Choose only one of these options; make the choice when you train your model. Some of these options require changes to the training data (for example, the ml_use label). Including data or labels for data split options does not require you to use those options; you can still choose another option when you train your model.

Manual split for unstructured data

The manual split is also known as "predefined split".

To use the ml_use label to control your data split, you must set the ml_use label on your data.

Set a value for the ml_use label

You can set the ml_use label for image data at data import time (per data item or for the entire import file), or after data import by using the Google Cloud console.

Setting ml_use on individual data items at import time

Set the ml_use label on each data item by including a value for the aiplatform.googleapis.com/ml_use field in your JSON Lines data, or setting the value of the first column of the CSV file. See the information about preparing data for your data type for more details.

If any of your data items repeat in your data (if the same image snippet appears multiple times in your import file), Vertex AI uses the ml_use value for the first data item it encounters, and ignores any subsequent ml_use values.

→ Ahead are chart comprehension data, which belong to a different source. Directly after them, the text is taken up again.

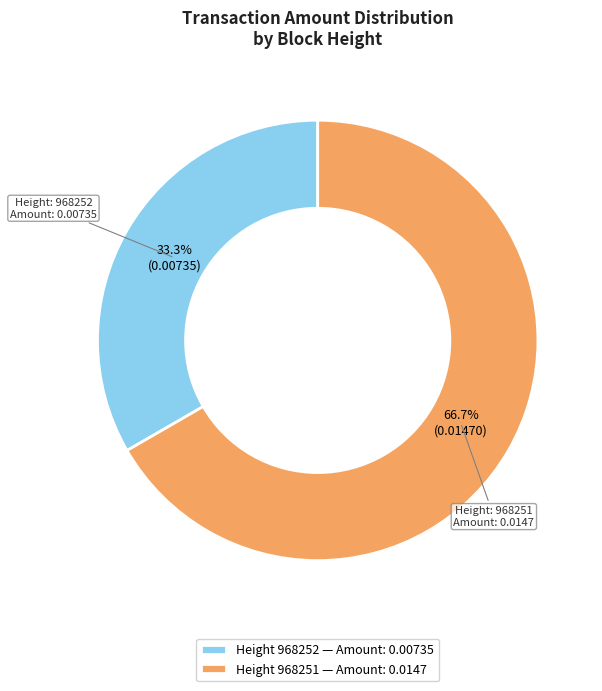

To the nearest percent, what is the average slice percentage?

50%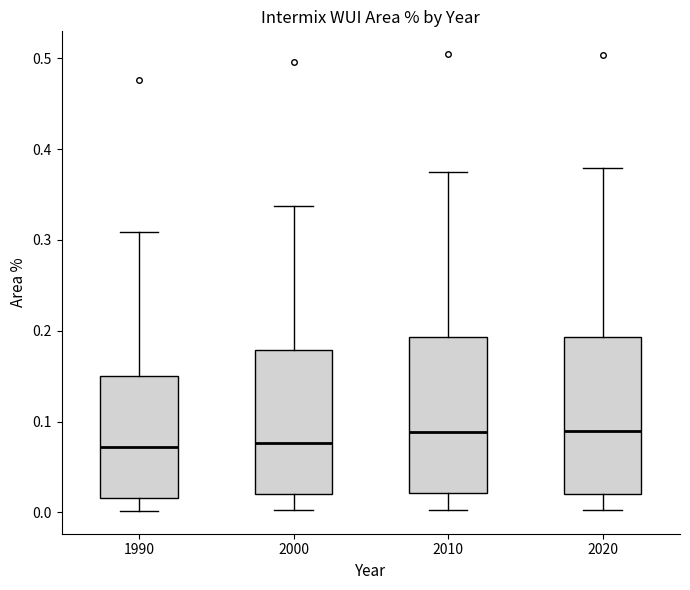

Where does the lower whisker of the box at x = 1990 end on the y-axis? The values are not printed on the chart, so give them approximately, as read against the axis.

0.00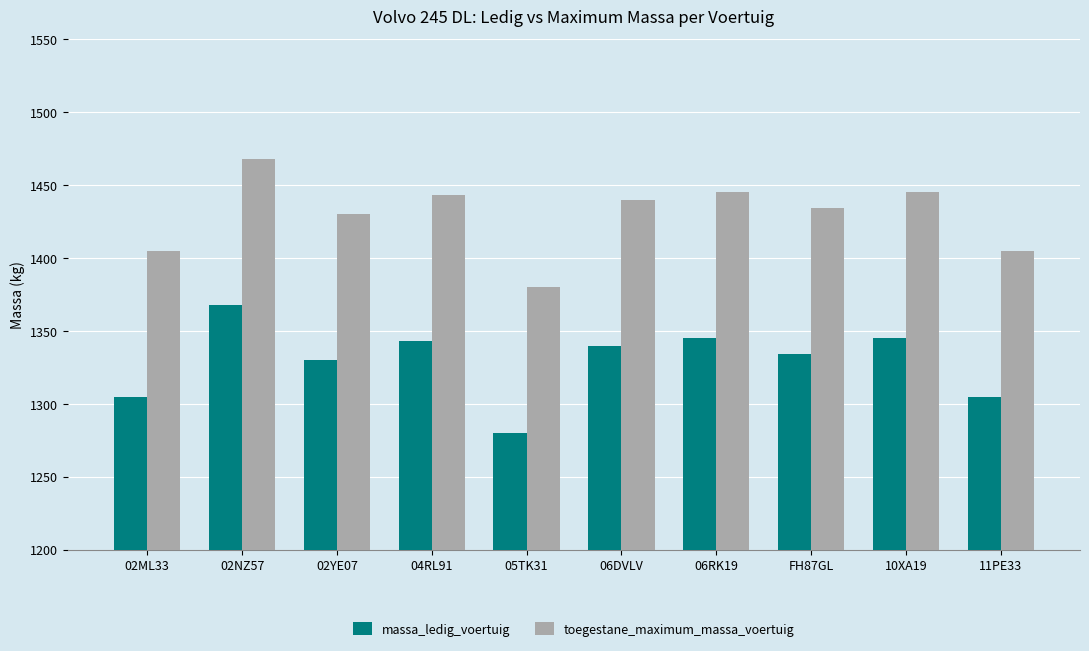

How many values in the toegestane_maximum_massa_voertuig series are below 1440?

5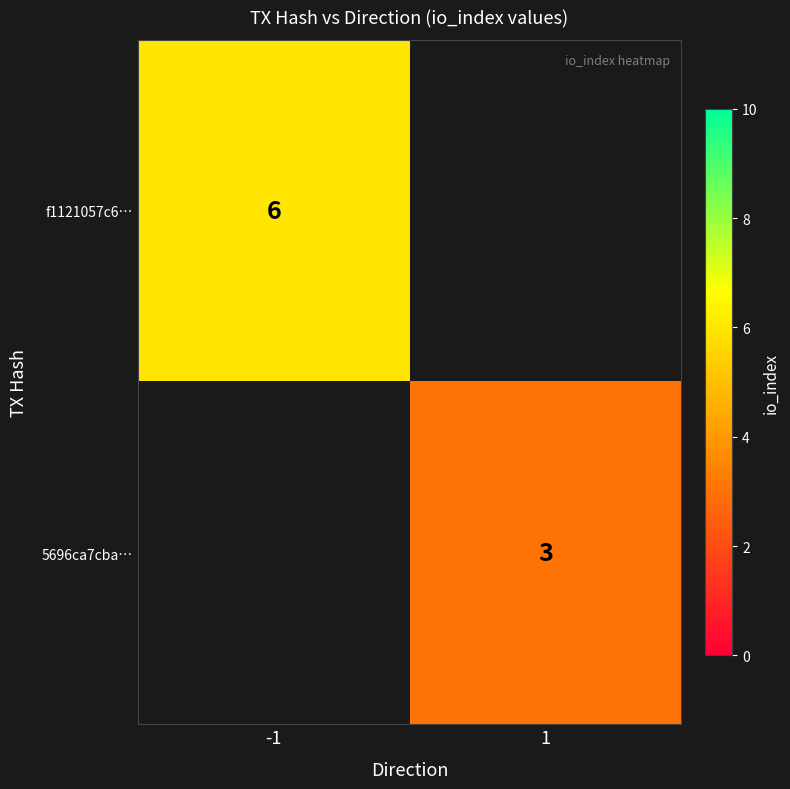

The value of f1121057c6… at -1 is 9. True or false?

False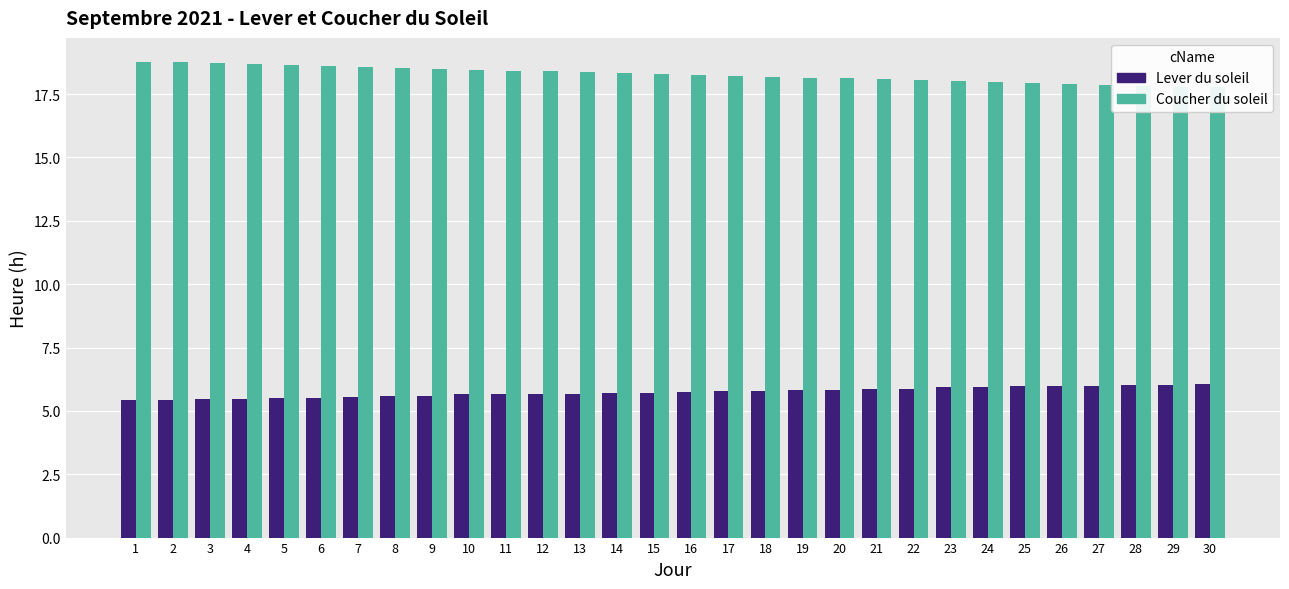

What is the greatest value displayed?

18.8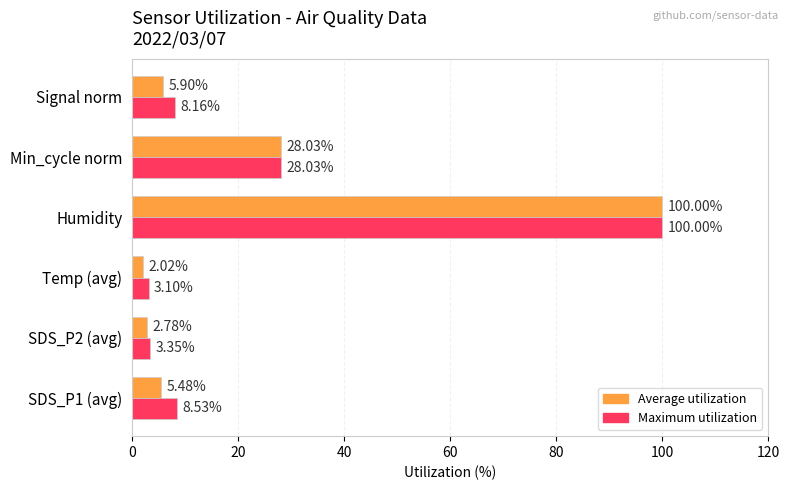

Which series changed the most between SDS_P2 (avg) and Temp (avg)?

Average utilization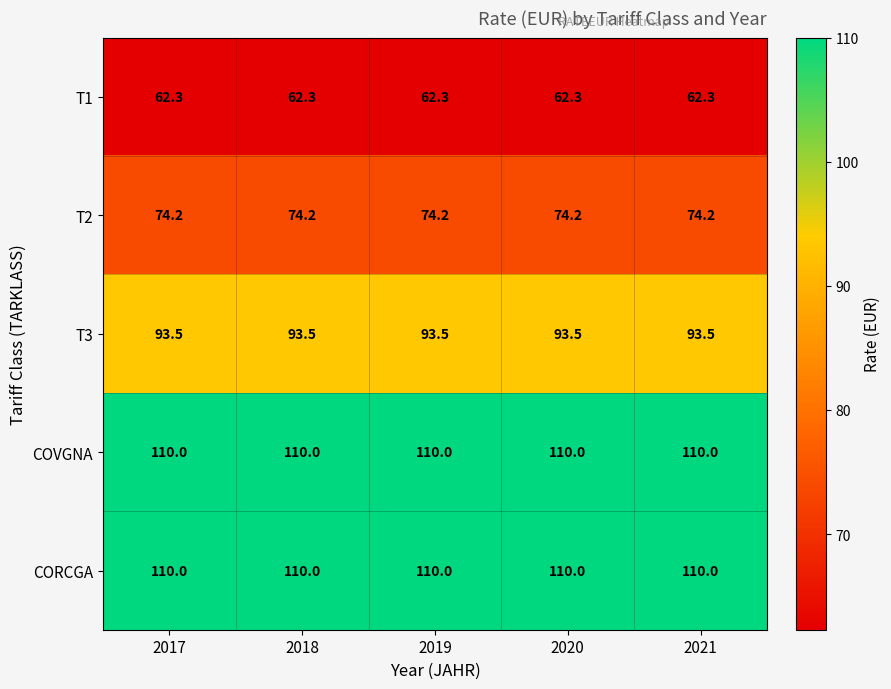

At how many categories does at least one series exceed 77?

5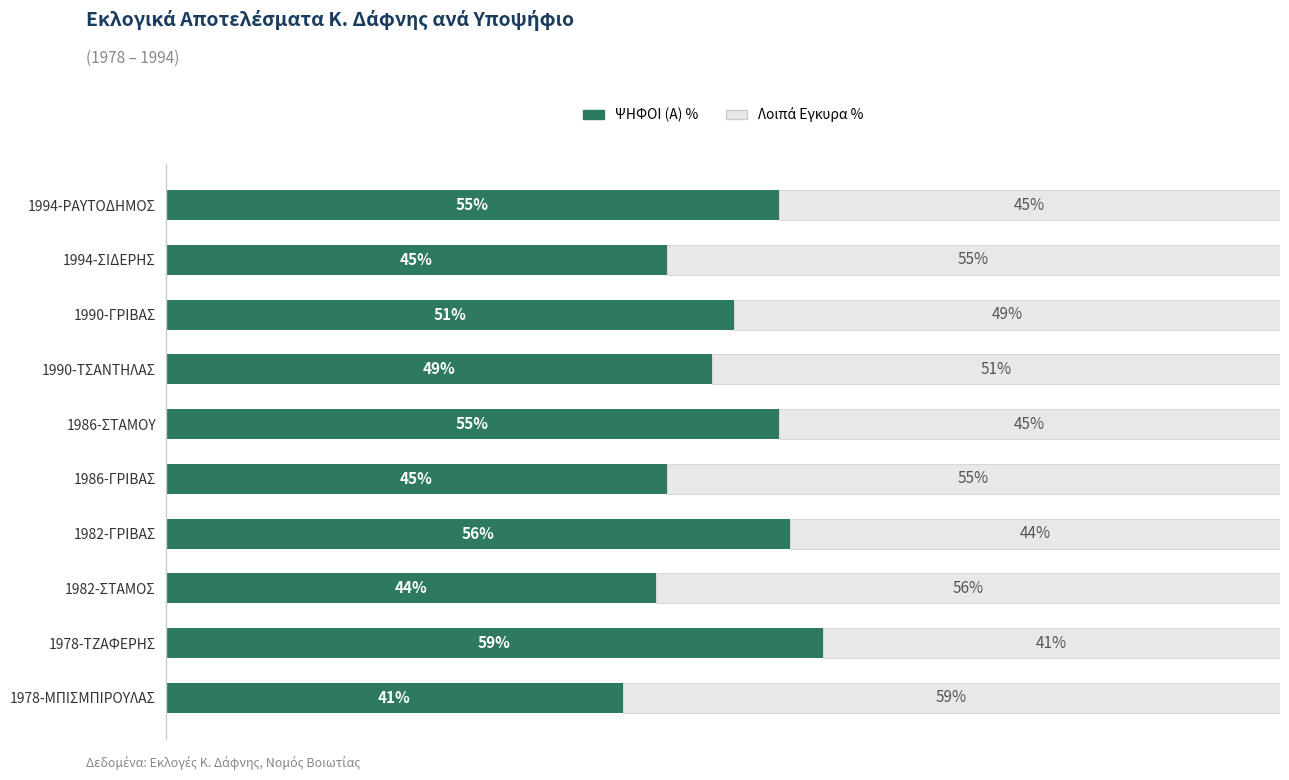

Which category has the highest value in the ΨΗΦΟΙ (Α) % series?

1978-ΤΖΑΦΕΡΗΣ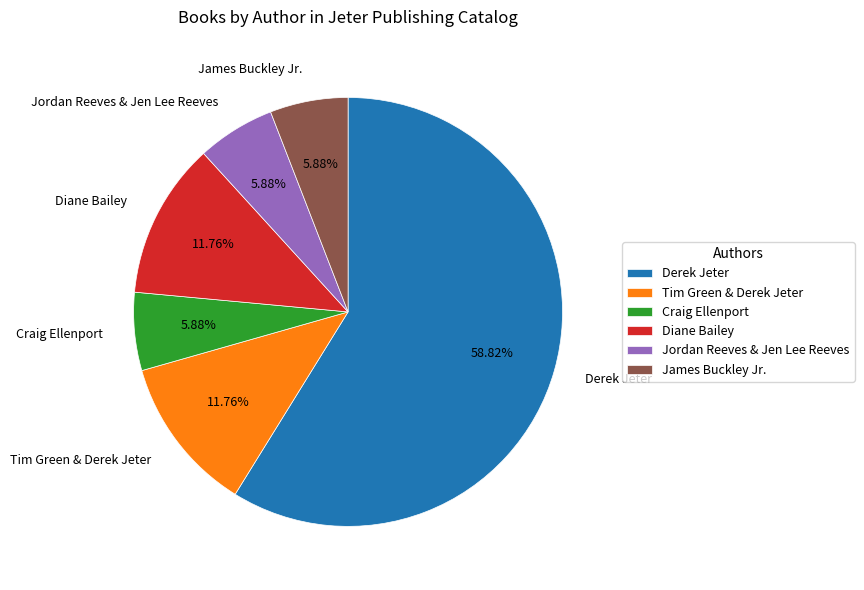

Between Derek Jeter and Diane Bailey, which is larger?

Derek Jeter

The first encountered item is not necessarily the item that is nearer to the beginning of the upload file.

Setting ml_use for entire upload files

If your data can be sorted into different upload files by ml_use value, you can set the ml_use value for the entire upload file by using the per-file drop-down menu when you upload files using the Google Cloud console, or by using the dataItemLabels map field in the datasets.import method.

If you set ml_use for an upload file, and the file also contains ml_use values, the ml_use values in the file take precedence over the file-wide value.

Setting ml_use after import

After you upload your data, you can set or update the ml_use value for specific data items in the Google Cloud console by selecting one or more items in the list view and using the Assign ML use drop-down menu.

If you upload a data file again, even if the ml_use values have changed, it doesn't update the ml_use value. You can't update ml_use values after import by using the Vertex AI API.

Use the ml_use label

When you train your model, specify Manual (Advanced) for the Data split in the Google Cloud console. If you train using the Vertex AI API, use the FilterSplit object, specifying labels.aiplatform.googleapis.com/ml_use=training for the training filter, labels.aiplatform.googleapis.com/ml_use=validation for the validation filter, and labels.aiplatform.googleapis.com/ml_use=test for the test filter. For example:

model = job.run(
dataset=dataset,
model_display_name=_name,
training_filter_split="labels.aiplatform.googleapis.com/ml_use=training",
validation_filter_split="labels.aiplatform.googleapis.com/ml_use=validation",
test_filter_split="labels.aiplatform.googleapis.com/ml_use=test")

Any data items with an ml_use value are assigned to the specified set. Data items that don't have ml_use set are excluded from the training process.

Data filter split

You can use other labels (besides ml-use) and other fields to split your data by using the FilterSplit object in the Vertex AI API. For example, you could set the trainingFilter to labels.flower=rose, the validationFilter to labels.flower=daisy, and the testFilter to labels.flower=dahlia. This setting causes all data labeled as rose to be added to the training set, all data labeled as daisy added to the validation set, and all data labeled as dahlia to be added to the test set.

If you filter on multiple fields, a data item could match more than one filter. In this case, the training set takes precedence, followed by the validation set, followed by the test set. In other words, an item is put into the test set only if it matches the filter for the test set, but does not match for either the training or validation filters. If an item does not match the filters for any of the sets, it is excluded from training.

Don't use categories for your data split related to what the model will be predicting; each of your sets must reflect the range of data that the model uses to make predictions. (For example, don't use the filters described previously for a model expected to categorize pictures by flower type.)

If you don't want a filter to match any items, set it to "-" (the minus sign).

Mathematical split

The mathematical split is also known as "fraction split".

By default, your data is randomly split into the sets according to the default percentages for your data type. You can change the percentages to any values that add up to 100 (for the Vertex AI API, use fractions that add up to 1.0).

To change the percentages (fractions), use the FractionSplit object to define your fractions. For image data types, you can also use the Google Cloud console to update your split percentages when you train your model.